REQUIRED WORK:
The lines to be copied are those below that contain "Школы".

MATERIAL FOR THIS TASK:

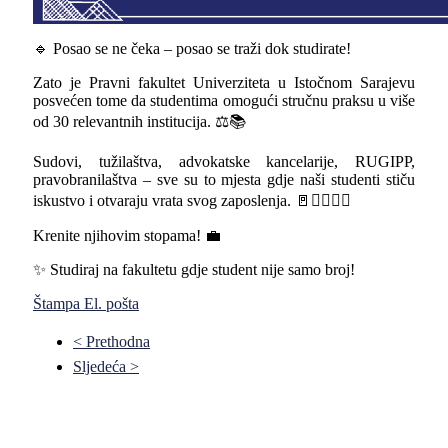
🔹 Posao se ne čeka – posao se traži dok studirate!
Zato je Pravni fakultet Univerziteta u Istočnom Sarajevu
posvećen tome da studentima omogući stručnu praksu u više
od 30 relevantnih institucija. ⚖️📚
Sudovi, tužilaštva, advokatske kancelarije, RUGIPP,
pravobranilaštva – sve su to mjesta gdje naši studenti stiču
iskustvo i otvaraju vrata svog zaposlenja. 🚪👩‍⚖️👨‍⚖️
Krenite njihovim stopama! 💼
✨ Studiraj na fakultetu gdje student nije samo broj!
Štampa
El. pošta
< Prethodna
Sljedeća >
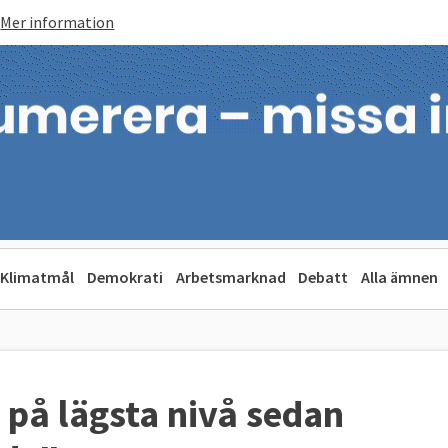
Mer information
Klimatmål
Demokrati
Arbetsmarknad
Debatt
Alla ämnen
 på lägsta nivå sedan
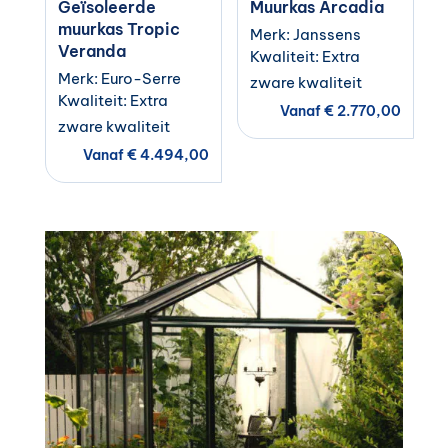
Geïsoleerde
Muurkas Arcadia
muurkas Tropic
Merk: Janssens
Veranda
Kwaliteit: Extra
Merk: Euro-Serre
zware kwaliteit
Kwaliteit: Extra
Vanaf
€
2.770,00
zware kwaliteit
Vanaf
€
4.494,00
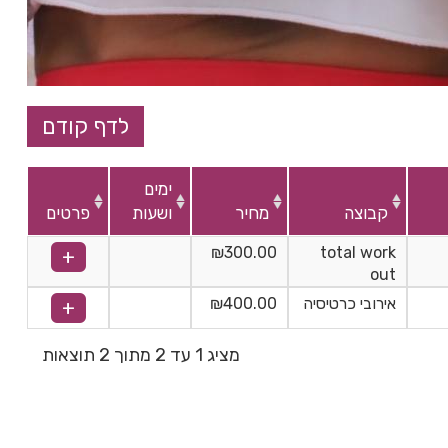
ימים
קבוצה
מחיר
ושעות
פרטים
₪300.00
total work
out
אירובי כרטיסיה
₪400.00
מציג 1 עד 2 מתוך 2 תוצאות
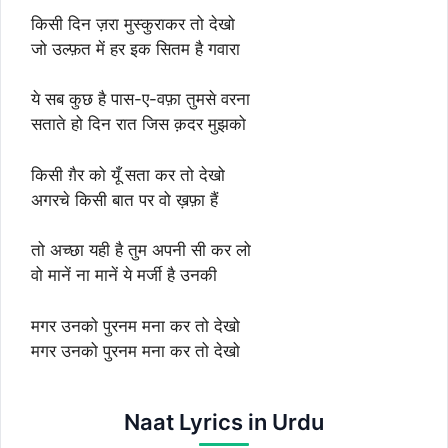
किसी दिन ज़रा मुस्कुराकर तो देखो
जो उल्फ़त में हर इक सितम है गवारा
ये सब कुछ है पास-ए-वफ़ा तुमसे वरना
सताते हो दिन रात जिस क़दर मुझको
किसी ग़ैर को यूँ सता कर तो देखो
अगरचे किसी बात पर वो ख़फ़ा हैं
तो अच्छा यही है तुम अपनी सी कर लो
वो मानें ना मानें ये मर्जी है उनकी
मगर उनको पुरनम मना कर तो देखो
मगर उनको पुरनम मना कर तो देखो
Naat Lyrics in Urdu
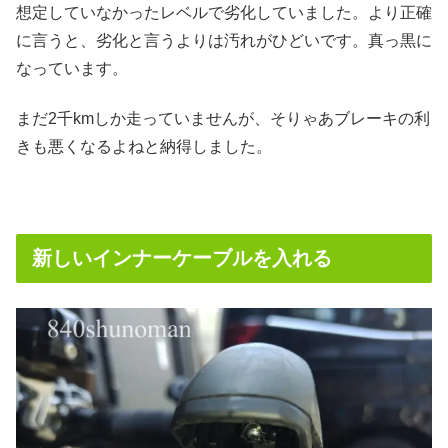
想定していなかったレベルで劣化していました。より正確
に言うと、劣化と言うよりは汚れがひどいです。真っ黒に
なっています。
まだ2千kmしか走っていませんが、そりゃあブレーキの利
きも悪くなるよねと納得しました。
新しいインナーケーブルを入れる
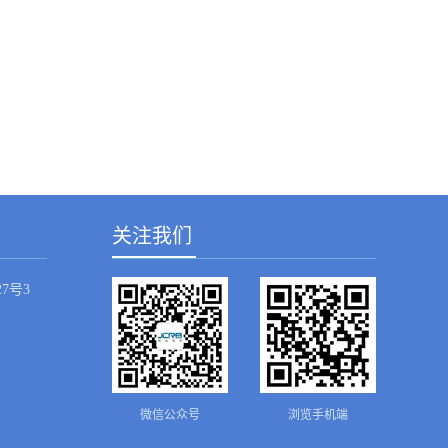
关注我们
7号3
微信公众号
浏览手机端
* * *
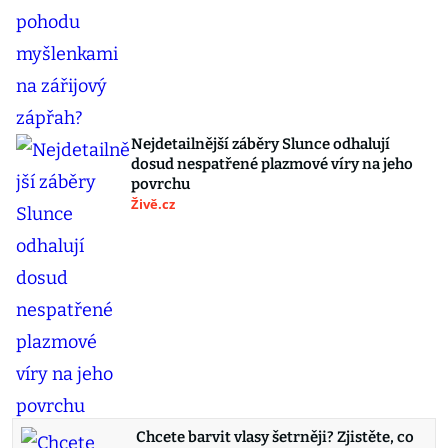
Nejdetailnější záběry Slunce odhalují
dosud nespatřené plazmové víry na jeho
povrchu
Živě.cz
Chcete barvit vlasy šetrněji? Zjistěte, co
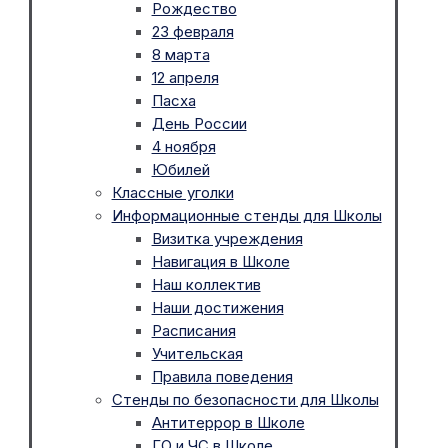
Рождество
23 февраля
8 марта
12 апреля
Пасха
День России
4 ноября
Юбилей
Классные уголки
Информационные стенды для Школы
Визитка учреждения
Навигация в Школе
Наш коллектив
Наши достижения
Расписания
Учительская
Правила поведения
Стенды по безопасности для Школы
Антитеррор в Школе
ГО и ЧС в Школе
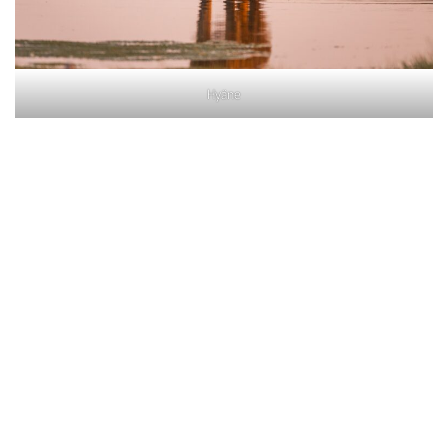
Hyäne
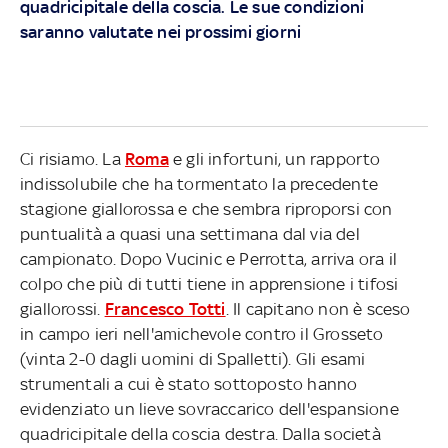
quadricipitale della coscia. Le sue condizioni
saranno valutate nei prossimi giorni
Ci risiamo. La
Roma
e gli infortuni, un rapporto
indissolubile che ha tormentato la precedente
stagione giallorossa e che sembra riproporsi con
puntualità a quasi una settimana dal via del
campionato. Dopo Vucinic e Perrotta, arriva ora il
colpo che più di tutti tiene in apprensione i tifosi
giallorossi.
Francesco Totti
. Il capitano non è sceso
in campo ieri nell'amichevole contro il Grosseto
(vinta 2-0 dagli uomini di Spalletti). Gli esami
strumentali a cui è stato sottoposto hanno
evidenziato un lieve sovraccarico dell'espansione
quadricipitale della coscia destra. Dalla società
* * *
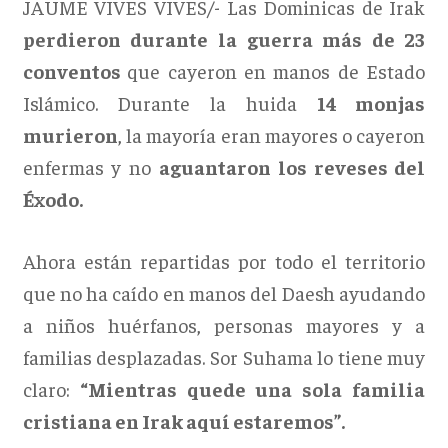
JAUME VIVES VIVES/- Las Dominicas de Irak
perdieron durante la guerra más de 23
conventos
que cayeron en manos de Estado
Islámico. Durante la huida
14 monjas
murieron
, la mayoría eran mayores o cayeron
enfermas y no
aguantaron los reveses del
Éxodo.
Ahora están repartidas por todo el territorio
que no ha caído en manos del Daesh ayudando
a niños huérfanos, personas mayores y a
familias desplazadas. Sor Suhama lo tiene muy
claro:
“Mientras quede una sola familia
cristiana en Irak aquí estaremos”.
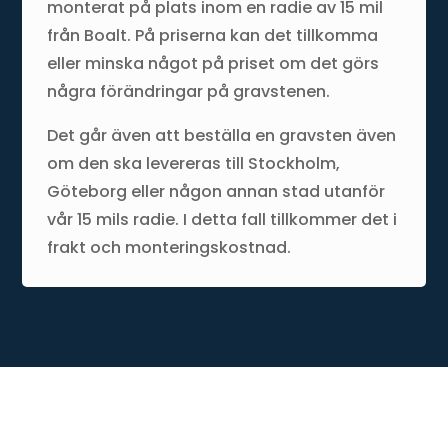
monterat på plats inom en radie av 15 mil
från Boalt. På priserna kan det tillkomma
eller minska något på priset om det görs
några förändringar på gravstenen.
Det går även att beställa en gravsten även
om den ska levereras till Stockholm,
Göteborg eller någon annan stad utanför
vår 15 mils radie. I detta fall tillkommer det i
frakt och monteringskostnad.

EXERCISE OUTPUT:
Информационные стенды для Школы
Стенды по безопасности для Школы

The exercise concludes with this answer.